We’re into the middle of May and maybe, just maybe, the light at the end of the stay at home advisory tunnel is brightening. It’s been a long spring, to say the least! We hope you are hanging in there…
Turning our focus to Boston’s luxury real estate markets, we can tell you that it’s been a limited spring market thus far. “Limited,” however, should not be confused with “dead” or even “slow.” Believe it or not, buyer activity in most of April was steady though listing inventory was exceedingly quiet in our core downtown neighborhoods. The stand out neighborhood through April and early May has been South Boston where, shockingly, multiple bid offers remain the norm!
Interestingly, Zillow reports that their web traffic in the Boston area dropped by 20 percent in March versus the year prior. However, by mid April Zillow’s listing traffic had bounced back and was on par with the prior year. What makes this interesting is that Zillow calculates these statistics off the number of listings viewed. As it turns out, there were many fewer listings in April 2020 which suggests more consumers would have to be on the site to generate more views.TOTAL LISTINGS: 70
By way of comparison, there were 189 condos listed during the same period in 2019, representing a 63 percent drop off in listing volume this year.

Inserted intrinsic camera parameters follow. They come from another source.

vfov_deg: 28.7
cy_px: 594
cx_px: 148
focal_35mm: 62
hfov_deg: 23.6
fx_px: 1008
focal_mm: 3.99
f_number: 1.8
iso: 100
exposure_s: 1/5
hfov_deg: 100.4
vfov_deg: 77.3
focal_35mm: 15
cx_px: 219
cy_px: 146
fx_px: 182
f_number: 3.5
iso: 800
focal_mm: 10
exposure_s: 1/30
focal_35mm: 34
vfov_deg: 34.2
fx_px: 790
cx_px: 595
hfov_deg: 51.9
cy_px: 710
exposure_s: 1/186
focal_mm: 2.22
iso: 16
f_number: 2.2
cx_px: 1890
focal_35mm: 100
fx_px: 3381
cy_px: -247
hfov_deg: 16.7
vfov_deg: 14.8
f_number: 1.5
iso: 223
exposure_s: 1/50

While the number of homes sold will inevitably be lower in the first and second quarters of 2020, we’re anxious to see what the summer will bring. Traditionally, the summer slowdown in the luxury property markets hits just before July 4 and runs through Labor Day. Will we see the same thing this year? Or, will buyers and sellers who sat on the sidelines during the stay at home advisory be eager to transact this summer? Only time will tell!

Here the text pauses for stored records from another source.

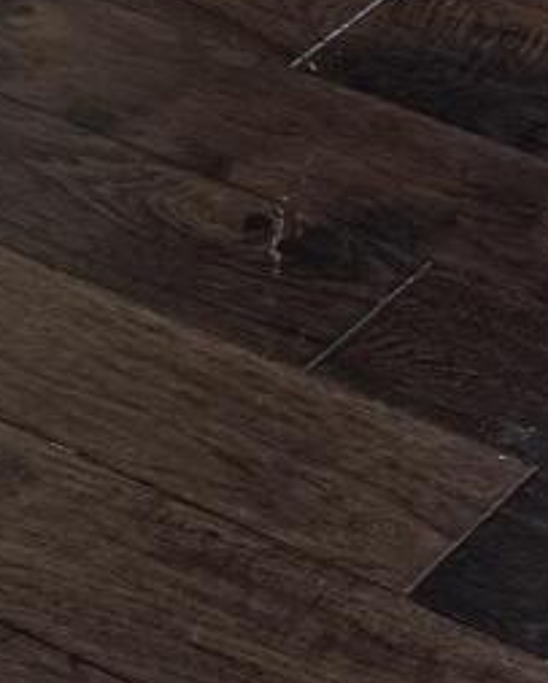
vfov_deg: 8.5
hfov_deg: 8.3
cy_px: -1442
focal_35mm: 185
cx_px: 710
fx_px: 3744
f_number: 1.78
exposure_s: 1/183
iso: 64
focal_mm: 6.76
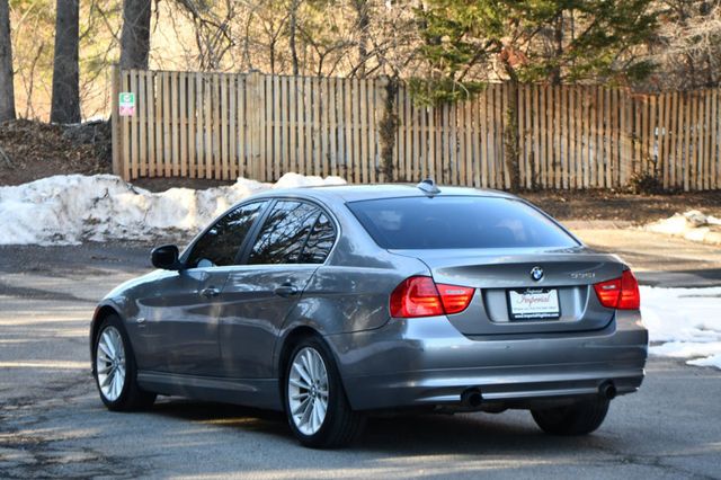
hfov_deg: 17.1
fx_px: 2402
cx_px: 360
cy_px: 240
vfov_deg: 11.4
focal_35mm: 120
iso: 400
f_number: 4.8
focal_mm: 80
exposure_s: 1/250
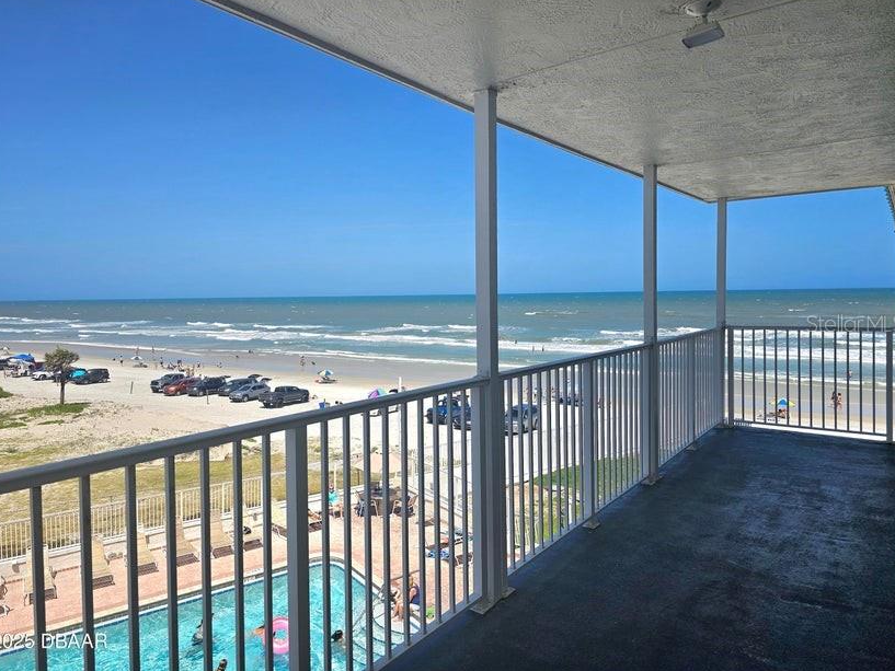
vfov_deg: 56.8
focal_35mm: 24
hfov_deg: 71.6
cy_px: 323
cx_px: 442
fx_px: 621
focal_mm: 6.3
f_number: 1.7
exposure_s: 1/1667
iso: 12
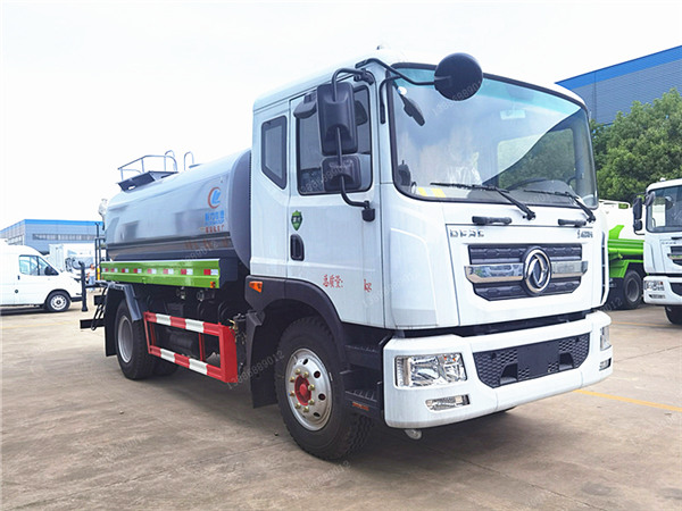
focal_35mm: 27
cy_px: 256
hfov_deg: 65.3
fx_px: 532
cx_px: 341
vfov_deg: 51.4
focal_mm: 6.71
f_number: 1.9
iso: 50
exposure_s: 1/346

Our professional opinion is that things may get harder for sellers as we move through the summer months and toward the end of the year. Although listing inventory remains razor thin in May of 2020, we believe there will be more listings that come to the market in the summer months (call it “pent up supply”). However, we have concerns that the stock market will struggle to hold its head up during the summer and, as such, buyers may lose some of their conviction to pay prices that sellers want and expect. In the meantime, landlords may be willing to concede additional offerings to their tenants in the form of rent reductions, short term extensions or even free rent to avoid any vacancy. Extending our prediction, we believe that listed properties (particularly at the higher end of the spectrum) that are even slightly “blemished” may sit throughout the summer. At that point, sellers may be forced to reconcile their bullish expectations and offer discounts on their properties in order to move on.
The sky is not falling. We’ve got plans to list a sizable chunk of inventory at different price points and in varying neighborhoods over the coming two months. We’re continuing to work with active buyers in the market and don’t believe there will be any drastic sell off in Boston. However, if we had to bet, Boston real estate prices will be lower in May of 2021 than they are in May of 2020. Keep in mind the run that we’ve had.